Required work: Write the next part of the blog post on Cop City below, starting after its final sentence.

Document passage:

#####

Cop City

Andrew Barnett
3 min readJan 27, 2023
Photo by Albert Stoynov on Unsplash

I want to write this month’s blogpost about the creation of “cop city” nearby Atlanta. Cop city is a part of the continued militarization of police forces in the US who are then deployed against communities of colour to maintain the status quo of neoliberal capitalism and white supremacy through racialized violence. Further, the site of cop city, which would create a military-style large training facility for police would be located in Weelaunee Forest, which is predominantly next to communities of colour. Thus, the space that the facility takes up is a clear sign that the police intend to use violence to maintain white supremacy and crush dissent. The proposed space is also being constructed on land historically belonging to indigenous Muscogee people. The state’s creation of cop city on this land is therefore a continuation of colonial forms of dispossession and displacement.

#####

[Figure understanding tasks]
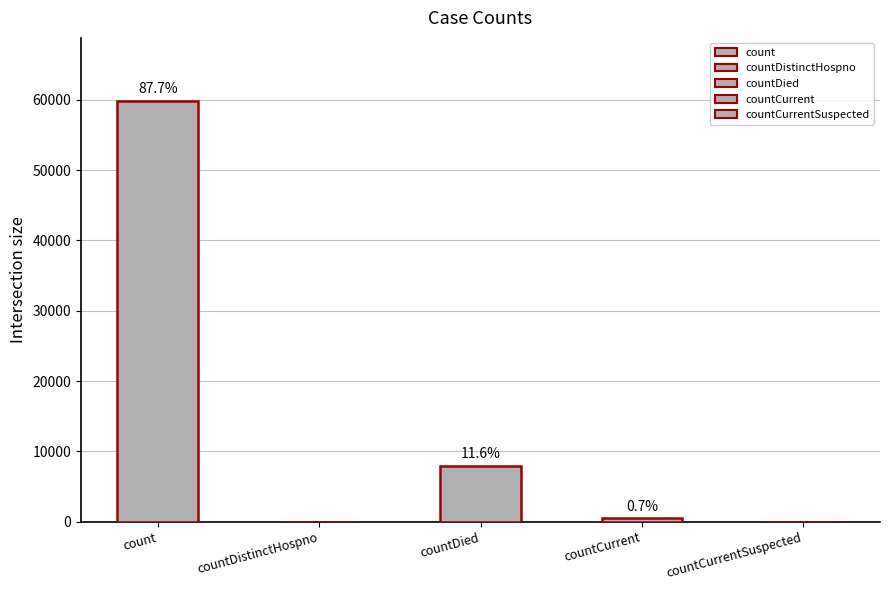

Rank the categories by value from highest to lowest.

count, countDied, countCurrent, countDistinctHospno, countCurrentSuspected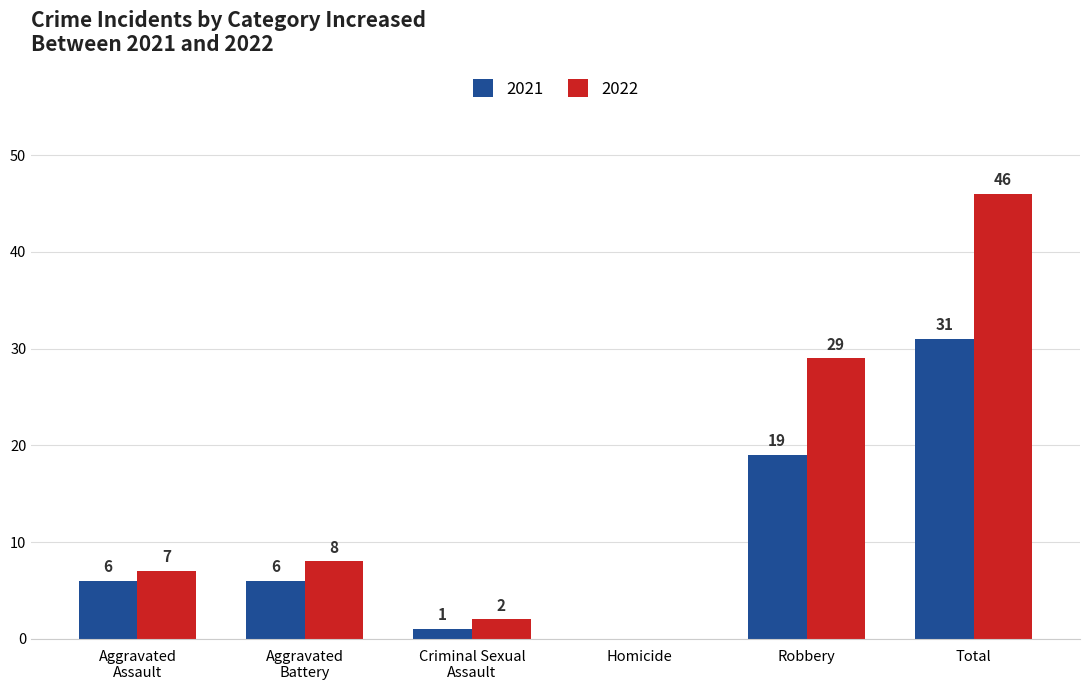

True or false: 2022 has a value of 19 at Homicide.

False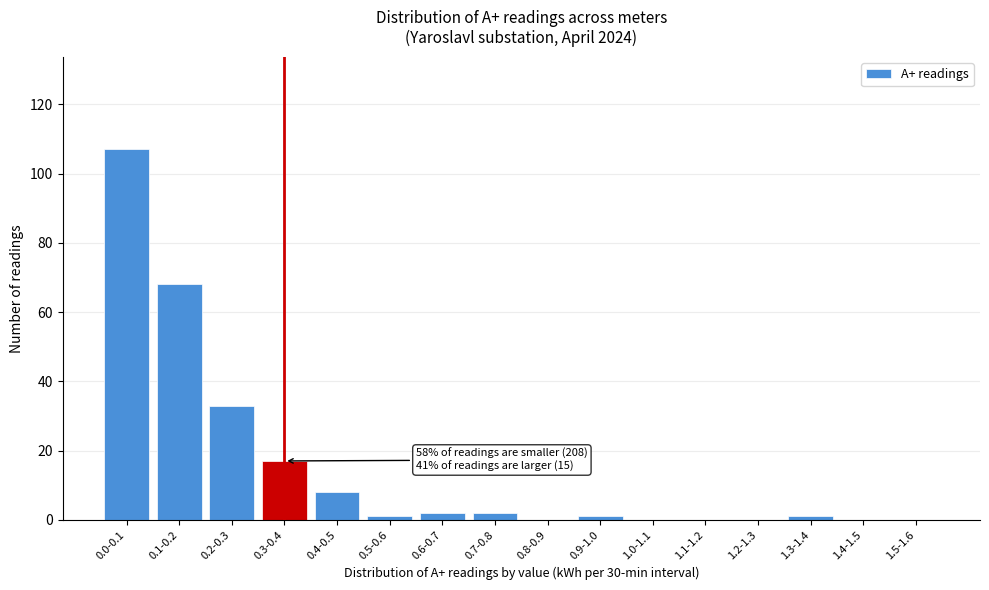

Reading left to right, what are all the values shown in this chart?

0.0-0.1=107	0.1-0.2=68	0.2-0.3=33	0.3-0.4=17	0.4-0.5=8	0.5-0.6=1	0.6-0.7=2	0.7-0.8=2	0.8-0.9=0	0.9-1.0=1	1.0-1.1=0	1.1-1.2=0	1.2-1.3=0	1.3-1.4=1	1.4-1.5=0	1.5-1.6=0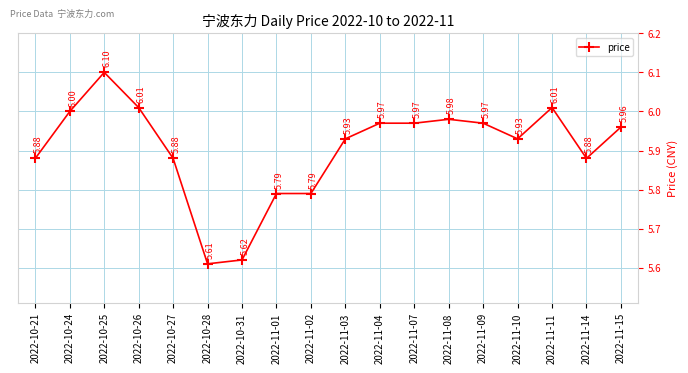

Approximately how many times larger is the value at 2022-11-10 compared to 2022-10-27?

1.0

#####

Output below:
Further, cop city is bankrolled by large corporations like the Koch brothers and Coca Cola. These corporations are more than happy to bankroll police violence, which can crush any dissent against neoliberal capitalism and the endless drive for accumulation of profits. For these corporations, the displacement and violence inflicted upon communities of colour by militarized police is part and parcel of maintaining their power.

In fact, the main reason that cop city has come more into the news is because of the police murder of Manuel Teran, also known as Tortuguita, who was an activist protesting against cop city. Teran’s brother, Daniel Esteban Paez, was interviewed after the murder of Tortuguita, and as Paez discovered, “I quickly found out, [the police] are not investigating the death of Manuel — they’re investigating Manuel”. This supposed investigation of Tortuguita also follows the arrest of other protesters against cop city for domestic terrorism. Of course, the state will use the full power of the law and of its militarized police to stifle protest and maintain white supremacy.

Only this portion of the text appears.